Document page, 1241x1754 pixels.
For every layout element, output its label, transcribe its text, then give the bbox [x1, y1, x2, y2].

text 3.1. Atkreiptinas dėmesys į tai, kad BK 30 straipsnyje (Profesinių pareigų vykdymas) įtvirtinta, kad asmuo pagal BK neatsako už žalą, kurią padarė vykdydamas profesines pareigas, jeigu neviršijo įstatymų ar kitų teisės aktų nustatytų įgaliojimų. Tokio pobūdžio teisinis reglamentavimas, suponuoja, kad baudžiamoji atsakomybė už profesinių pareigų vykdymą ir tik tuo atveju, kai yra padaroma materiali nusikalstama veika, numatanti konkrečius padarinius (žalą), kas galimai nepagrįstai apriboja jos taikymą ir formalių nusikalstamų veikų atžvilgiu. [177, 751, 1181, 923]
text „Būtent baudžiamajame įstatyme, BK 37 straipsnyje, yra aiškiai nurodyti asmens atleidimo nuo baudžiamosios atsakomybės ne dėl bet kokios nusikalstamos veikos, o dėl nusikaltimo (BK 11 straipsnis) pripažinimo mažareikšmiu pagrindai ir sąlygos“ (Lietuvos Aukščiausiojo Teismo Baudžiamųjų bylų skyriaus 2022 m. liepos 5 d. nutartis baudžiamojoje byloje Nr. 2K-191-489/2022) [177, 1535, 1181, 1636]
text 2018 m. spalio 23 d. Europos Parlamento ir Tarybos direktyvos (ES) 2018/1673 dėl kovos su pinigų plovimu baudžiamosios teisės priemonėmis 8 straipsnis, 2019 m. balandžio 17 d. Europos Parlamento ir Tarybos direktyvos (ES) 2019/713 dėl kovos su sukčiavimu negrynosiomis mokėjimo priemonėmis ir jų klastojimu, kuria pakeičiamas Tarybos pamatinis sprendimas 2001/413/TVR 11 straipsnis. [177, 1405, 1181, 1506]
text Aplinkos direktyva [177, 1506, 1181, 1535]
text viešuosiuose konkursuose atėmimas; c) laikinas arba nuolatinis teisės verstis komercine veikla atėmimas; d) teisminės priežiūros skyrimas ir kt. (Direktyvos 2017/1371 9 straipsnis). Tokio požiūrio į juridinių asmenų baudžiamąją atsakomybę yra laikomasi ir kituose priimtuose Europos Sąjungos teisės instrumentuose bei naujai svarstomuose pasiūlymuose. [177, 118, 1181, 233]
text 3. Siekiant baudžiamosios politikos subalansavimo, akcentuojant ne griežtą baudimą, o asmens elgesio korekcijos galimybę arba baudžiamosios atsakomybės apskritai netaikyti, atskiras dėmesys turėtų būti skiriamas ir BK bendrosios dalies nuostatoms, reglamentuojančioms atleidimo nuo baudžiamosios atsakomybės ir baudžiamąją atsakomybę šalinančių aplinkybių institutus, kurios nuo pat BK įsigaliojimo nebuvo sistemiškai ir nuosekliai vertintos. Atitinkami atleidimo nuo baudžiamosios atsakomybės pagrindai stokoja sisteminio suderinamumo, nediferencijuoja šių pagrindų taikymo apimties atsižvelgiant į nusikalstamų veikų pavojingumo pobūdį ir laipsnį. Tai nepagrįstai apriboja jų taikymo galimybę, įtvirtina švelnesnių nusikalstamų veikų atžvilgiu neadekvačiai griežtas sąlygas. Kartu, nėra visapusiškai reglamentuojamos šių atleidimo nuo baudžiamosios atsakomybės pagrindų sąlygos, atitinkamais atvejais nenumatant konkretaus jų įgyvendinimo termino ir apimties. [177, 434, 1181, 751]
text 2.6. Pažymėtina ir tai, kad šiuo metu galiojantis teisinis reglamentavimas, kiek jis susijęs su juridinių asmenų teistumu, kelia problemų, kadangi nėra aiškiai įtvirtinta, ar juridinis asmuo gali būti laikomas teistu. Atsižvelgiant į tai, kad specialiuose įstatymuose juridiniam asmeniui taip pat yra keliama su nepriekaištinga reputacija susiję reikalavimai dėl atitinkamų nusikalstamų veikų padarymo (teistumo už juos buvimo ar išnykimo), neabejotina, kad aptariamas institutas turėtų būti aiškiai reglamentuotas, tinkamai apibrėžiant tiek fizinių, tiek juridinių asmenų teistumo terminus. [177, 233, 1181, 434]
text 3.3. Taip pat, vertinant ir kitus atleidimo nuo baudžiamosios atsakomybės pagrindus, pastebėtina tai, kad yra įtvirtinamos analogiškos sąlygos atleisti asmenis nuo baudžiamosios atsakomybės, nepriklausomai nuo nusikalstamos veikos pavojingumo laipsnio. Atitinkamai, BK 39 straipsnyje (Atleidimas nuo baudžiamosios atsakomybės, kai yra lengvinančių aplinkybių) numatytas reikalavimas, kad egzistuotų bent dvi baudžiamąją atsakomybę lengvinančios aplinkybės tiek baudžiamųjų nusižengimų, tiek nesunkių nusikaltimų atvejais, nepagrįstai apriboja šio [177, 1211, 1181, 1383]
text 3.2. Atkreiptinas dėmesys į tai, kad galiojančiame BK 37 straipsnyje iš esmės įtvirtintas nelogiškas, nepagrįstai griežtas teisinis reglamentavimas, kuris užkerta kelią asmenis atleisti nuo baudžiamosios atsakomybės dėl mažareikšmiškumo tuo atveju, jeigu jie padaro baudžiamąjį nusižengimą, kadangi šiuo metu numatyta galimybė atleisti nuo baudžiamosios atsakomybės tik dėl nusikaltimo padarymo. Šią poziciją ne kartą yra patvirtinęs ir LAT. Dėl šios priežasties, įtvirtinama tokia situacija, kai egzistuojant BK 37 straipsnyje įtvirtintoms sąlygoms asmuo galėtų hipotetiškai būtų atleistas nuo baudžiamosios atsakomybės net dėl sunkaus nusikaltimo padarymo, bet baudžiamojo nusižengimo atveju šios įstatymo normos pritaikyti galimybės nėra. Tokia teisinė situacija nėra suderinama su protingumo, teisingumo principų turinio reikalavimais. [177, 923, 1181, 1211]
=-=-=-=-=
:: JOB ::
Reproduce every line of the records above verbatim, from the first line to the last.

:: OUTPUT BELOW ::
Document page, 1241x1754 pixels.
For every layout element, output its label, transcribe its text, then give the bbox [x1, y1, x2, y2].

text 3.1. Atkreiptinas dėmesys į tai, kad BK 30 straipsnyje (Profesinių pareigų vykdymas) įtvirtinta, kad asmuo pagal BK neatsako už žalą, kurią padarė vykdydamas profesines pareigas, jeigu neviršijo įstatymų ar kitų teisės aktų nustatytų įgaliojimų. Tokio pobūdžio teisinis reglamentavimas, suponuoja, kad baudžiamoji atsakomybė už profesinių pareigų vykdymą ir tik tuo atveju, kai yra padaroma materiali nusikalstama veika, numatanti konkrečius padarinius (žalą), kas galimai nepagrįstai apriboja jos taikymą ir formalių nusikalstamų veikų atžvilgiu. [177, 751, 1181, 923]
text „Būtent baudžiamajame įstatyme, BK 37 straipsnyje, yra aiškiai nurodyti asmens atleidimo nuo baudžiamosios atsakomybės ne dėl bet kokios nusikalstamos veikos, o dėl nusikaltimo (BK 11 straipsnis) pripažinimo mažareikšmiu pagrindai ir sąlygos“ (Lietuvos Aukščiausiojo Teismo Baudžiamųjų bylų skyriaus 2022 m. liepos 5 d. nutartis baudžiamojoje byloje Nr. 2K-191-489/2022) [177, 1535, 1181, 1636]
text 2018 m. spalio 23 d. Europos Parlamento ir Tarybos direktyvos (ES) 2018/1673 dėl kovos su pinigų plovimu baudžiamosios teisės priemonėmis 8 straipsnis, 2019 m. balandžio 17 d. Europos Parlamento ir Tarybos direktyvos (ES) 2019/713 dėl kovos su sukčiavimu negrynosiomis mokėjimo priemonėmis ir jų klastojimu, kuria pakeičiamas Tarybos pamatinis sprendimas 2001/413/TVR 11 straipsnis. [177, 1405, 1181, 1506]
text Aplinkos direktyva [177, 1506, 1181, 1535]
text viešuosiuose konkursuose atėmimas; c) laikinas arba nuolatinis teisės verstis komercine veikla atėmimas; d) teisminės priežiūros skyrimas ir kt. (Direktyvos 2017/1371 9 straipsnis). Tokio požiūrio į juridinių asmenų baudžiamąją atsakomybę yra laikomasi ir kituose priimtuose Europos Sąjungos teisės instrumentuose bei naujai svarstomuose pasiūlymuose. [177, 118, 1181, 233]
text 3. Siekiant baudžiamosios politikos subalansavimo, akcentuojant ne griežtą baudimą, o asmens elgesio korekcijos galimybę arba baudžiamosios atsakomybės apskritai netaikyti, atskiras dėmesys turėtų būti skiriamas ir BK bendrosios dalies nuostatoms, reglamentuojančioms atleidimo nuo baudžiamosios atsakomybės ir baudžiamąją atsakomybę šalinančių aplinkybių institutus, kurios nuo pat BK įsigaliojimo nebuvo sistemiškai ir nuosekliai vertintos. Atitinkami atleidimo nuo baudžiamosios atsakomybės pagrindai stokoja sisteminio suderinamumo, nediferencijuoja šių pagrindų taikymo apimties atsižvelgiant į nusikalstamų veikų pavojingumo pobūdį ir laipsnį. Tai nepagrįstai apriboja jų taikymo galimybę, įtvirtina švelnesnių nusikalstamų veikų atžvilgiu neadekvačiai griežtas sąlygas. Kartu, nėra visapusiškai reglamentuojamos šių atleidimo nuo baudžiamosios atsakomybės pagrindų sąlygos, atitinkamais atvejais nenumatant konkretaus jų įgyvendinimo termino ir apimties. [177, 434, 1181, 751]
text 2.6. Pažymėtina ir tai, kad šiuo metu galiojantis teisinis reglamentavimas, kiek jis susijęs su juridinių asmenų teistumu, kelia problemų, kadangi nėra aiškiai įtvirtinta, ar juridinis asmuo gali būti laikomas teistu. Atsižvelgiant į tai, kad specialiuose įstatymuose juridiniam asmeniui taip pat yra keliama su nepriekaištinga reputacija susiję reikalavimai dėl atitinkamų nusikalstamų veikų padarymo (teistumo už juos buvimo ar išnykimo), neabejotina, kad aptariamas institutas turėtų būti aiškiai reglamentuotas, tinkamai apibrėžiant tiek fizinių, tiek juridinių asmenų teistumo terminus. [177, 233, 1181, 434]
text 3.3. Taip pat, vertinant ir kitus atleidimo nuo baudžiamosios atsakomybės pagrindus, pastebėtina tai, kad yra įtvirtinamos analogiškos sąlygos atleisti asmenis nuo baudžiamosios atsakomybės, nepriklausomai nuo nusikalstamos veikos pavojingumo laipsnio. Atitinkamai, BK 39 straipsnyje (Atleidimas nuo baudžiamosios atsakomybės, kai yra lengvinančių aplinkybių) numatytas reikalavimas, kad egzistuotų bent dvi baudžiamąją atsakomybę lengvinančios aplinkybės tiek baudžiamųjų nusižengimų, tiek nesunkių nusikaltimų atvejais, nepagrįstai apriboja šio [177, 1211, 1181, 1383]
text 3.2. Atkreiptinas dėmesys į tai, kad galiojančiame BK 37 straipsnyje iš esmės įtvirtintas nelogiškas, nepagrįstai griežtas teisinis reglamentavimas, kuris užkerta kelią asmenis atleisti nuo baudžiamosios atsakomybės dėl mažareikšmiškumo tuo atveju, jeigu jie padaro baudžiamąjį nusižengimą, kadangi šiuo metu numatyta galimybė atleisti nuo baudžiamosios atsakomybės tik dėl nusikaltimo padarymo. Šią poziciją ne kartą yra patvirtinęs ir LAT. Dėl šios priežasties, įtvirtinama tokia situacija, kai egzistuojant BK 37 straipsnyje įtvirtintoms sąlygoms asmuo galėtų hipotetiškai būtų atleistas nuo baudžiamosios atsakomybės net dėl sunkaus nusikaltimo padarymo, bet baudžiamojo nusižengimo atveju šios įstatymo normos pritaikyti galimybės nėra. Tokia teisinė situacija nėra suderinama su protingumo, teisingumo principų turinio reikalavimais. [177, 923, 1181, 1211]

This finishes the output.